The big problem facing the Social Security today is that Congress has loaded it with cost-of-living adjustment formulas that commit the government - years in advance - to paying far larger benefits than the system will be able to support.

Analysts say muddling the problem with a new - and itself shaky - source of financing can only get in the way of rational decision making over the issue. The need to raise domestic oil prices to world price levels is hoped to be only temporary. But the problems of Social Security financing are not.

Finally, there's no guarantee the crude oil tax would pass, even if Carter did come out publicly in favor of using it to finance a rollback in Social Security taxes. Congress seems bent on reducing payroll taxes anyway - oil tax or no oil tax - and most likely will do so.
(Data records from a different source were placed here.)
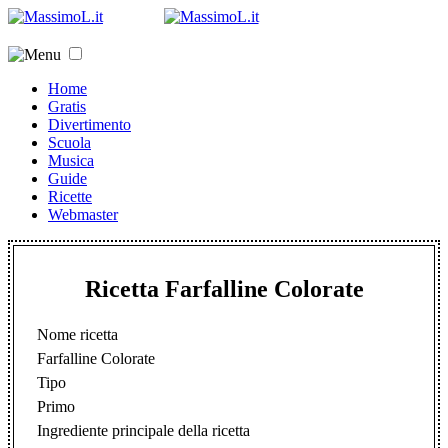
Home
Gratis
Divertimento
Scuola
Musica
Guide
Ricette
Webmaster
Ricetta Farfalline Colorate
Nome ricetta
Farfalline Colorate
Tipo
Primo
Ingrediente principale della ricetta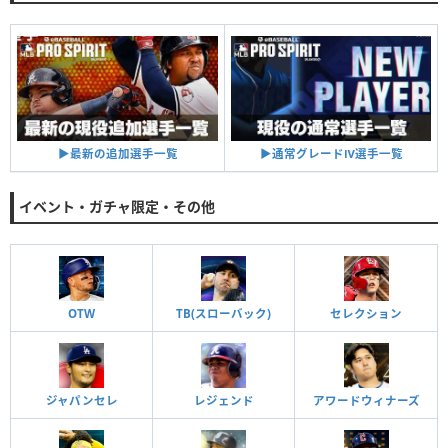
▶︎通常グレードⅣ選手一覧
▶︎最新の追加選手一覧
イベント・ガチャ限定・その他
OTW
TB(スローバック)
セレクション
ジャパンセレ
レジェンド
アワードウィナーズ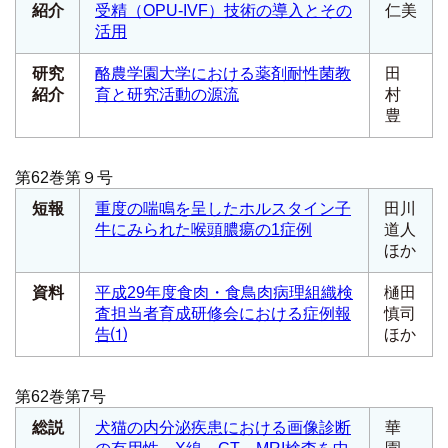
紹介
受精（OPU-IVF）技術の導入とその
仁美
活用
研究
酪農学園大学における薬剤耐性菌教
田
紹介
育と研究活動の源流
村
豊
第62巻第９号
短報
重度の喘鳴を呈したホルスタイン子
田川
牛にみられた喉頭膿瘍の1症例
道人
ほか
資料
平成29年度食肉・食鳥肉病理組織検
樋田
査担当者育成研修会における症例報
慎司
告⑴
ほか
第62巻第7号
総説
犬猫の内分泌疾患における画像診断
華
Whether for good reason or not, the crude oil tax has had little support in the conference committee that is considering the energy bill, and there's no overwhelming evidence it would pick up any more if it were linked to Social Security. Indeed, Long, for one, is reported to have told the administration privately last week he wouldn't have the votes to clear the crude oil tax even if the Social Security plan came through.

What Carter does have to help prod Congress into enacting the needed crude oil tax is the threat that he will impose an oil import fee on his own if the lawmakers don't clear the measure soon - a step most analysts regard as far more sensible and more effective in reducing oil consumption if the energy bill doesn't pass.

The president is expected to allude to this prospect in his speech Tuesday on energy, inflation and the dollar - though aides say they still aren't sure whether he'll raise the prospect bluntly, as some advisers want him to.

Meanwhile, the administration seems to be playing the issue both ways. In an apperance before a Senate Finance subcommittee last week, Secretary of the Treasury W. Michawl Blumenthal publicly reiterated the administration's official position that the crude oil tax passed and is against any change in last year's Social Security tax hike. But he left the door open to linking the two, saying if Congress passed such a measure, Carter would "consider" it.

Insiders say Blumenthal equivocated on the issue only on orders from the White House.Privately, the Treasury chief is said to think linking the two proposals is patently a bad idea. Instead, he's urged Carter to impose an oil import duty if the energy bill isn't cleared by May 1.

But the message Carter is passing on the lawmakers privately apparently is quite different - confirmed both by administration officials and key congressional leaders.

The question is whether that approach would be mixing apples and oranges, which hasn't always been regarded as a very tasty dish.